Please provide the following information:

  • confluent-kafka-go and librdkafka version (LibraryVersion()): librdkafka1 version librdka0.11.6~1confluent5.0.1-
  • Apache Kafka broker version: Kafka 2.0.0. Confluent Platform 5.0.0.
  • Client configuration: &kafka.ConfigMap{ "bootstrap.servers": strings.Join(bootstrapServers,","), })
  • Operating system: Ubuntu 16.04.5
  • Provide client logs (with "debug": ".." as necessary): None.
  • Provide broker log excerpts
  • Critical issue
@edenhill
Copy link
Contributor

Interesting. And this is regardless of any error events in the cluster, such as a broker going down or partition leader becoming unavailable?

@kurtostfeld
Copy link
Author

If there is an issue within the Kafka cluster, it only affects a single client server at a time, and is remedied by a manual restart.

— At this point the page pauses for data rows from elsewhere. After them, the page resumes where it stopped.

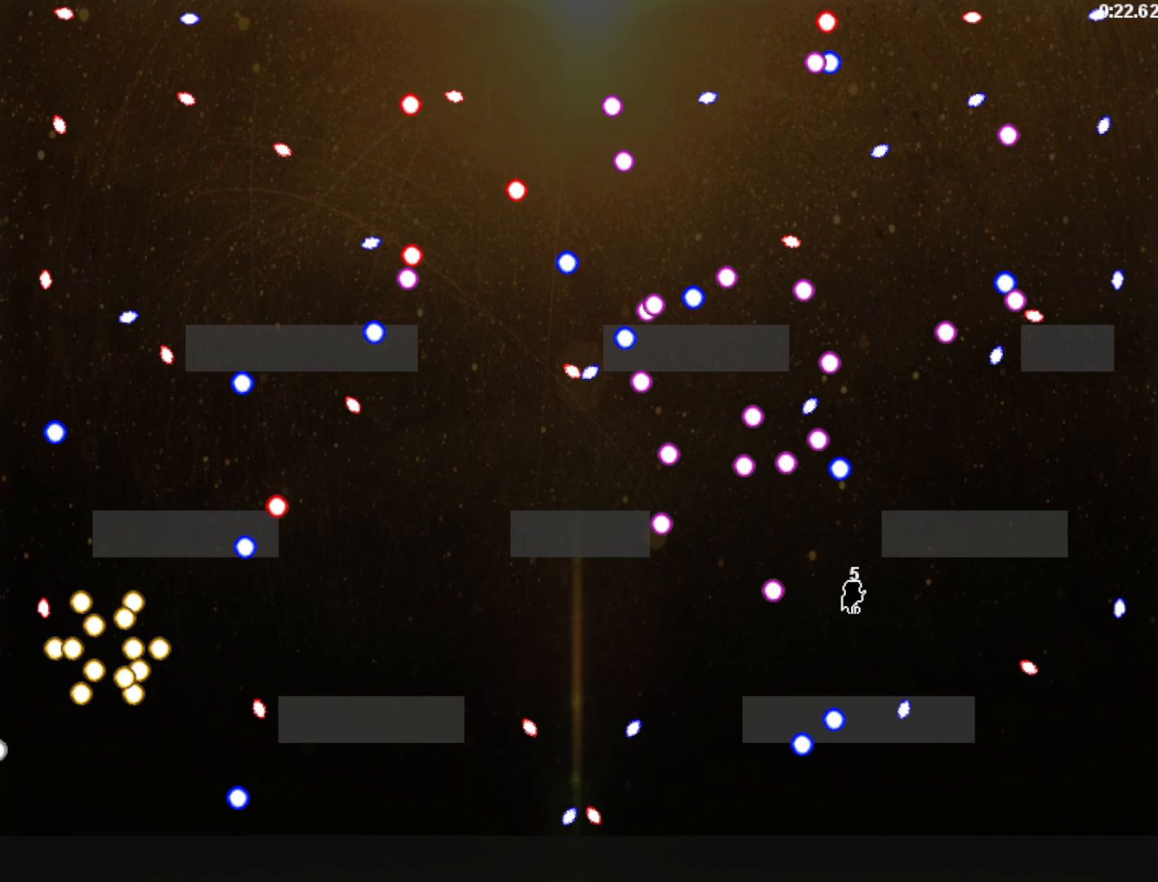
{"keys": [], "events": [[20, "shift", "up"], [140, "left", "down"], [460, "left", "up"]]}
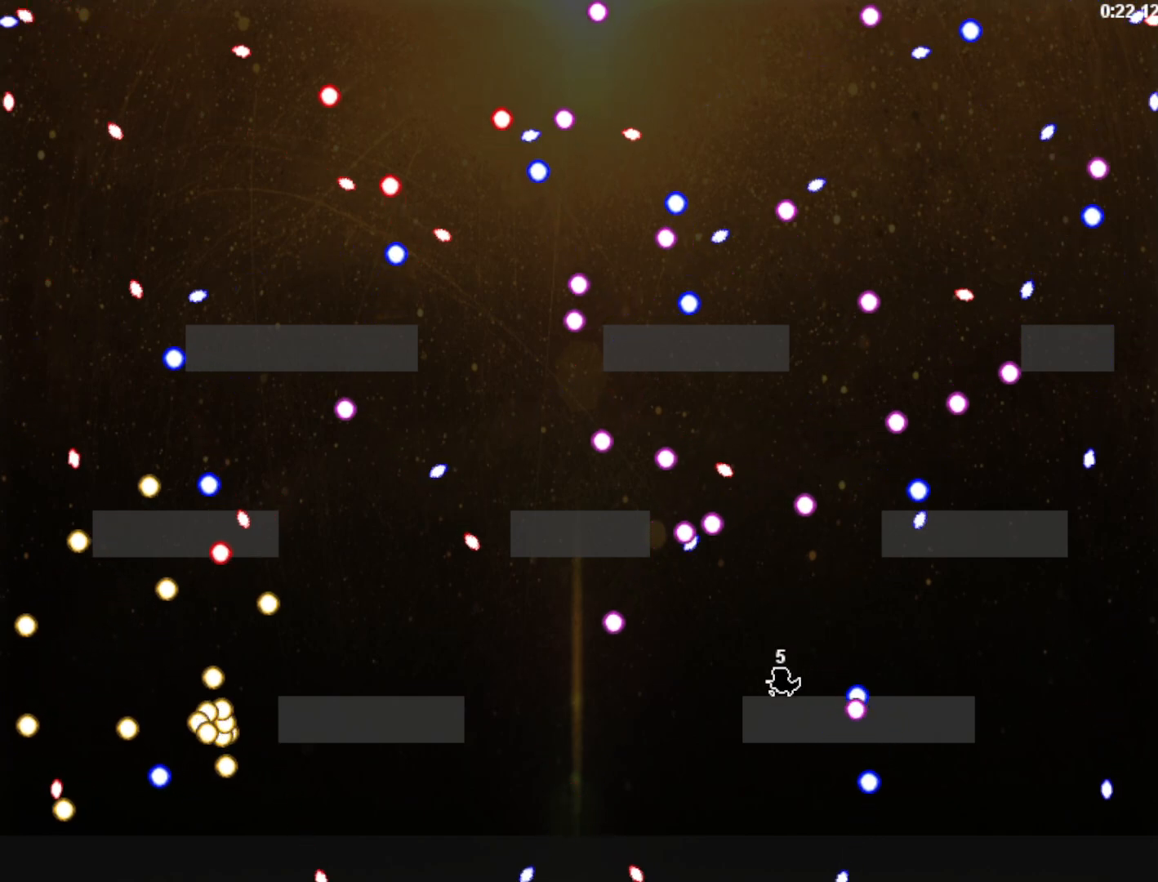
{"keys": ["right", "shift"], "events": [[480, "shift", "down"], [500, "right", "down"]]}
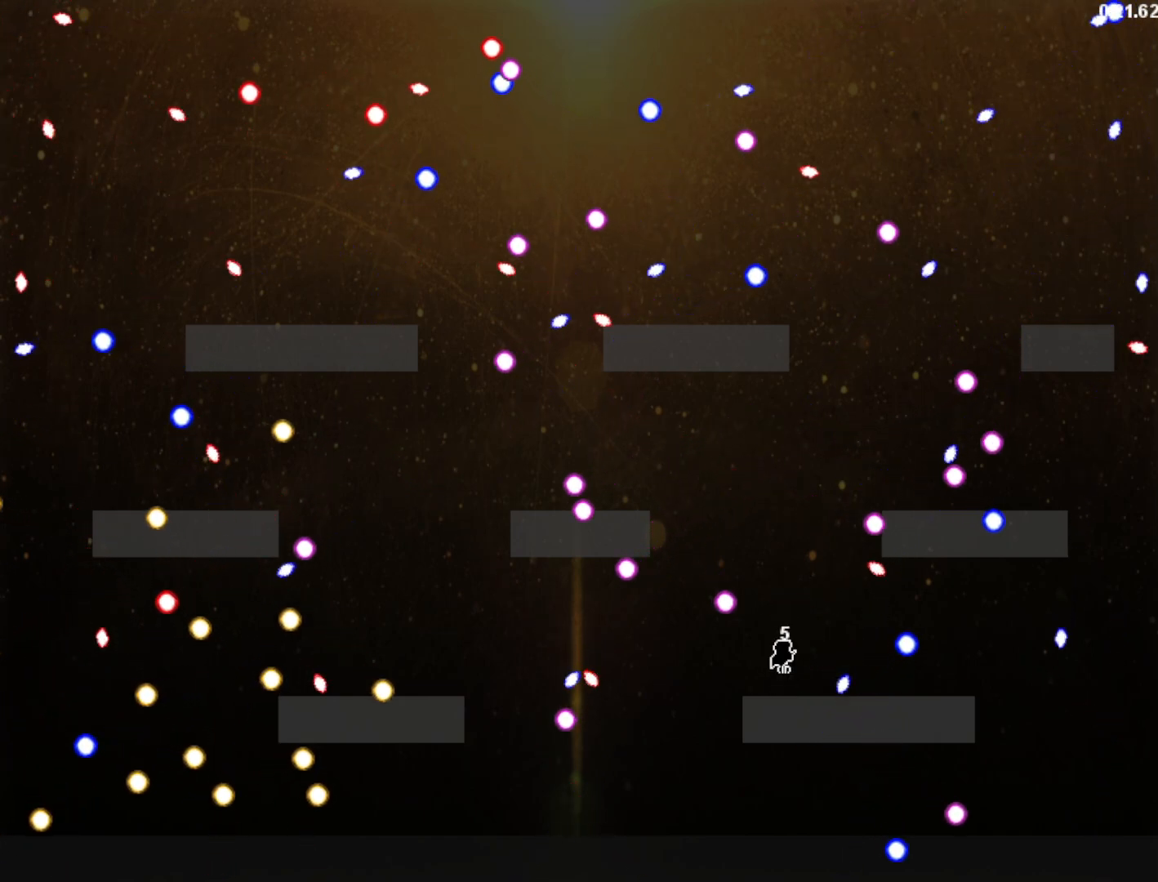
{"keys": [], "events": [[80, "right", "up"], [180, "left", "down"], [260, "shift", "up"], [300, "left", "up"], [380, "left", "down"], [440, "left", "up"]]}
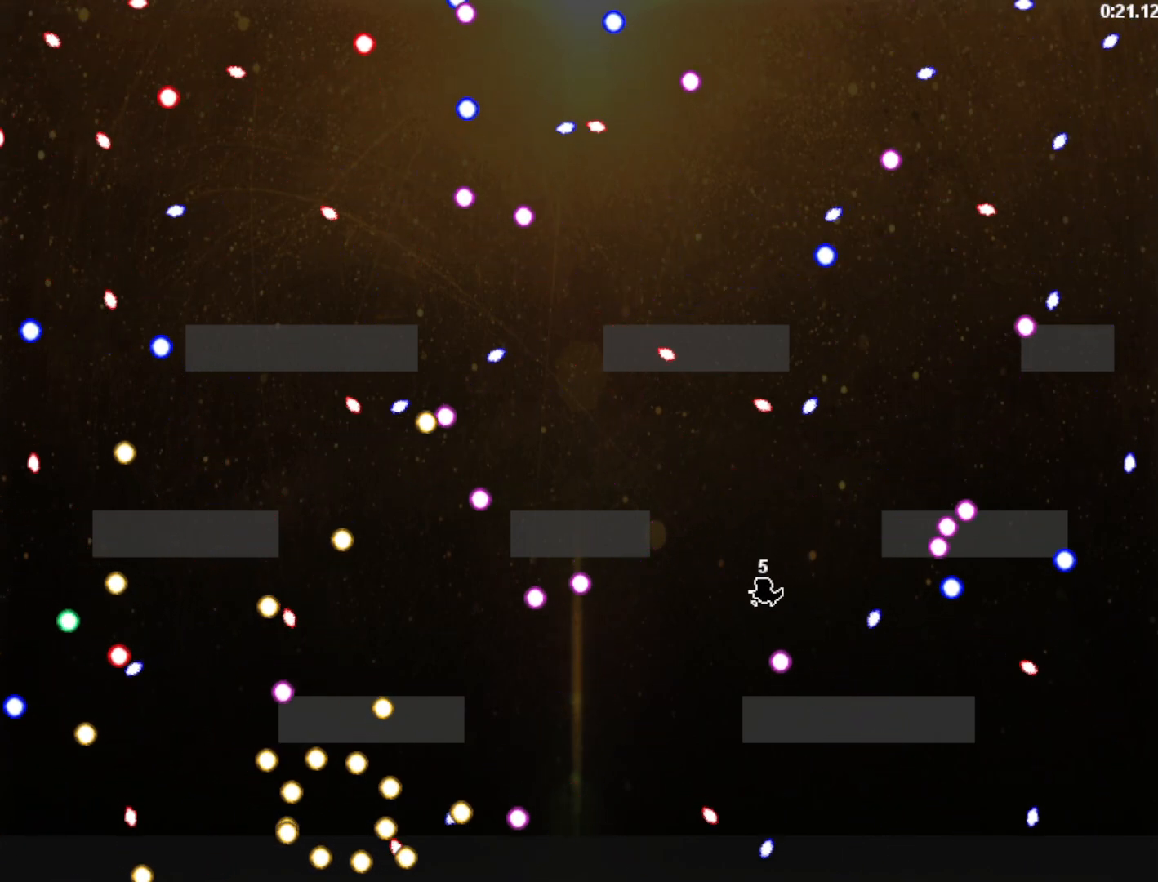
{"keys": [], "events": [[140, "shift", "down"], [200, "shift", "up"], [260, "right", "down"], [340, "right", "up"]]}
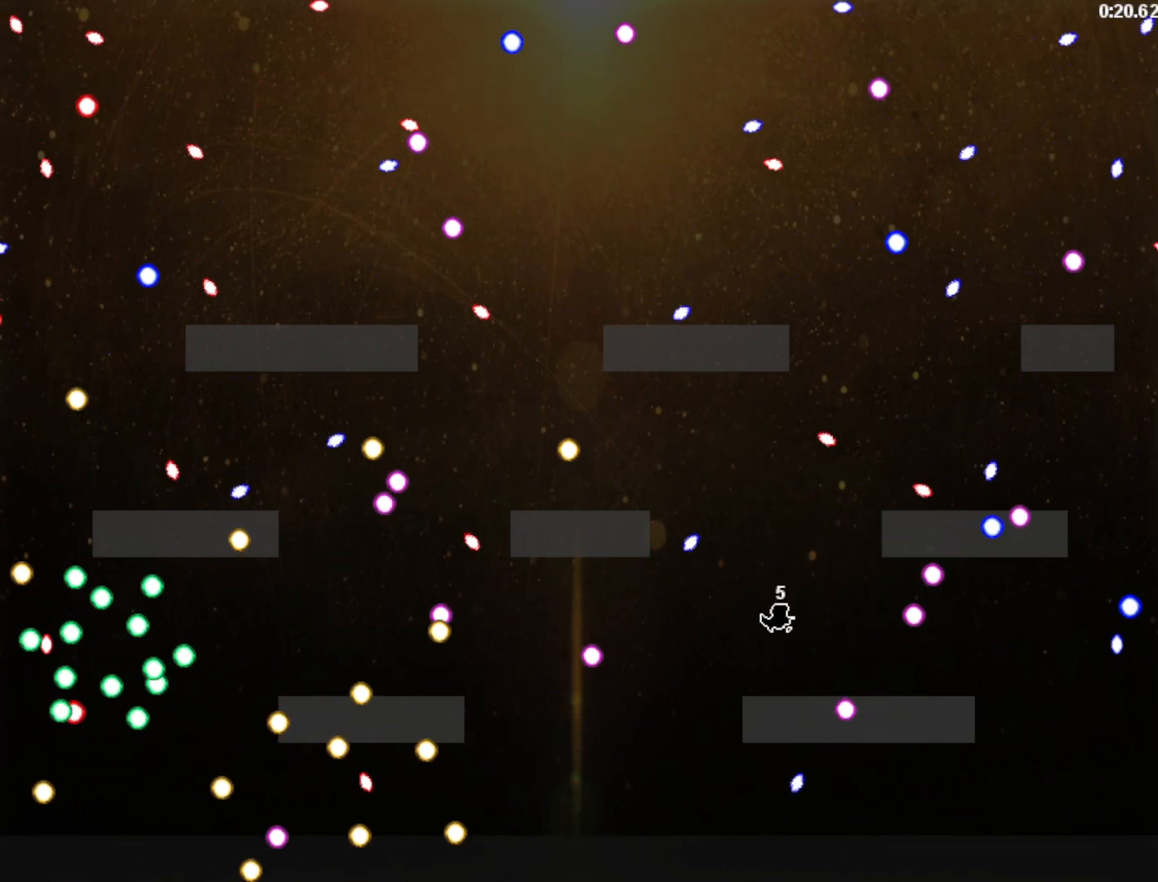
{"keys": [], "events": [[440, "left", "down"], [480, "left", "up"]]}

There are multiple server instances running the exact same code sending messages to the same Kafka cluster. One will hit this issue and require a manual restart to resume sending to the Kafka cluster, while the others will not experience any hiccups and run completely smoothly.

@trtg
Copy link

trtg commented Dec 5, 2018

@kurtostfeld have you had any luck debugging this issue?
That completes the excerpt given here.